Task instructions. Copy out each line of the data below that contains the word "Which". Only count a match when the capitalization is the same.

Information supplied.

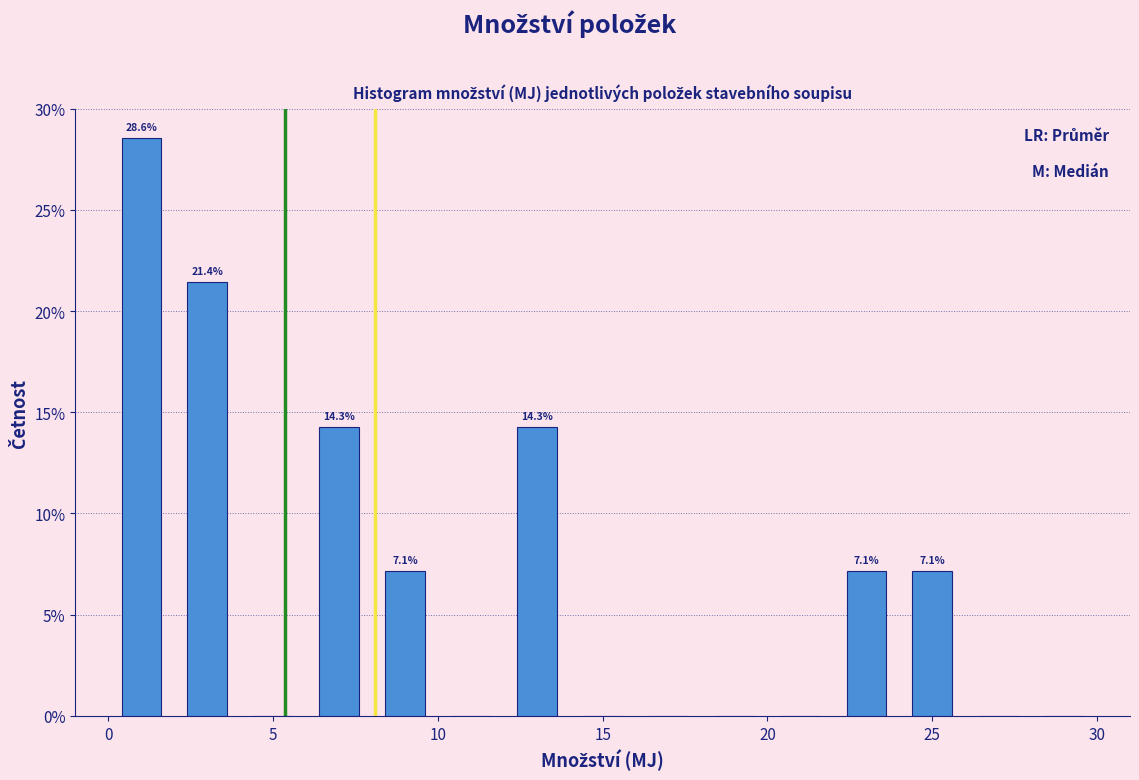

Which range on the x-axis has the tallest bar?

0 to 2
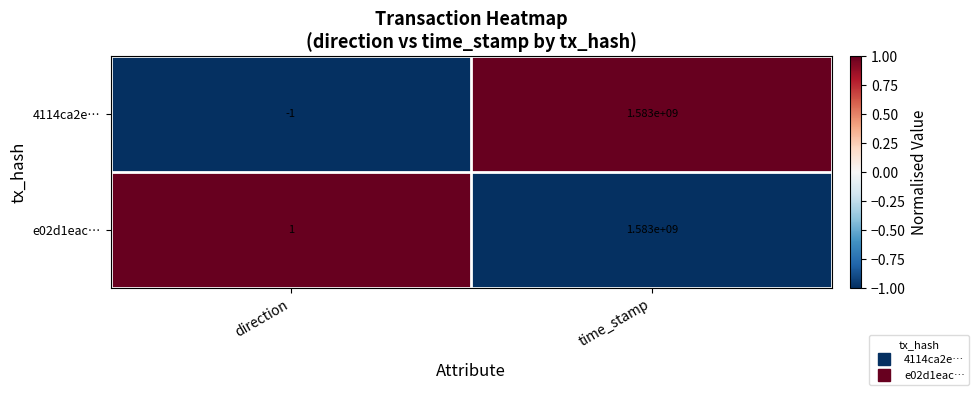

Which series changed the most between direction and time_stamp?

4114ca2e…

---

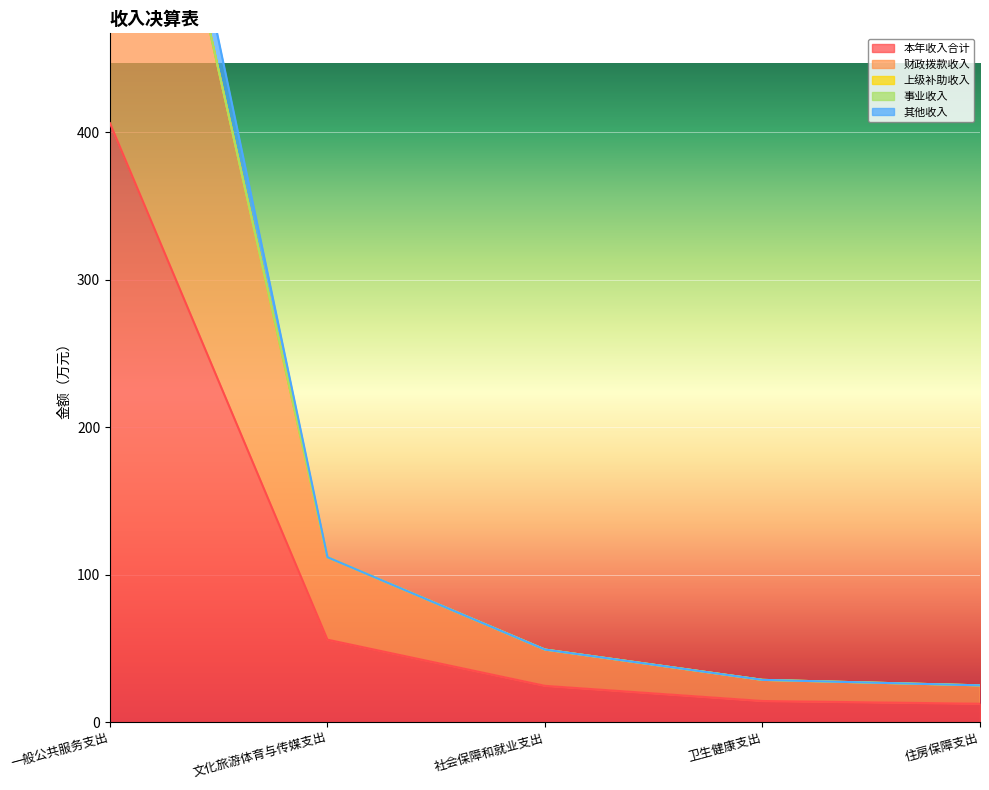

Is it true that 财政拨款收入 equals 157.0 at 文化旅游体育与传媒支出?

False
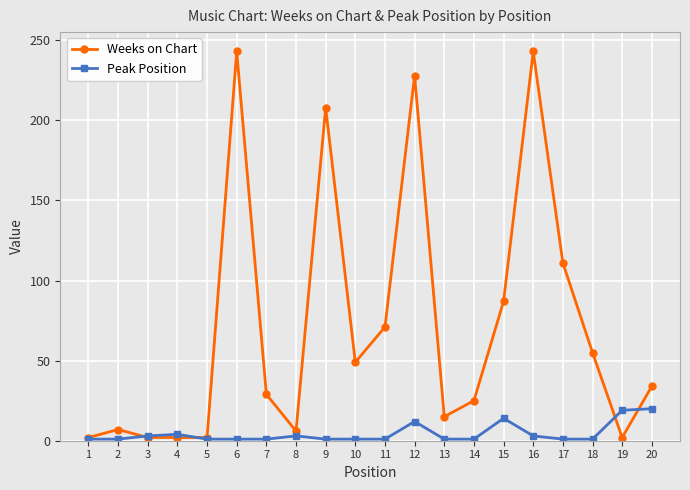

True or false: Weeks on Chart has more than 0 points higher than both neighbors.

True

Response.
Which range on the x-axis has the tallest bar?
Which series changed the most between direction and time_stamp?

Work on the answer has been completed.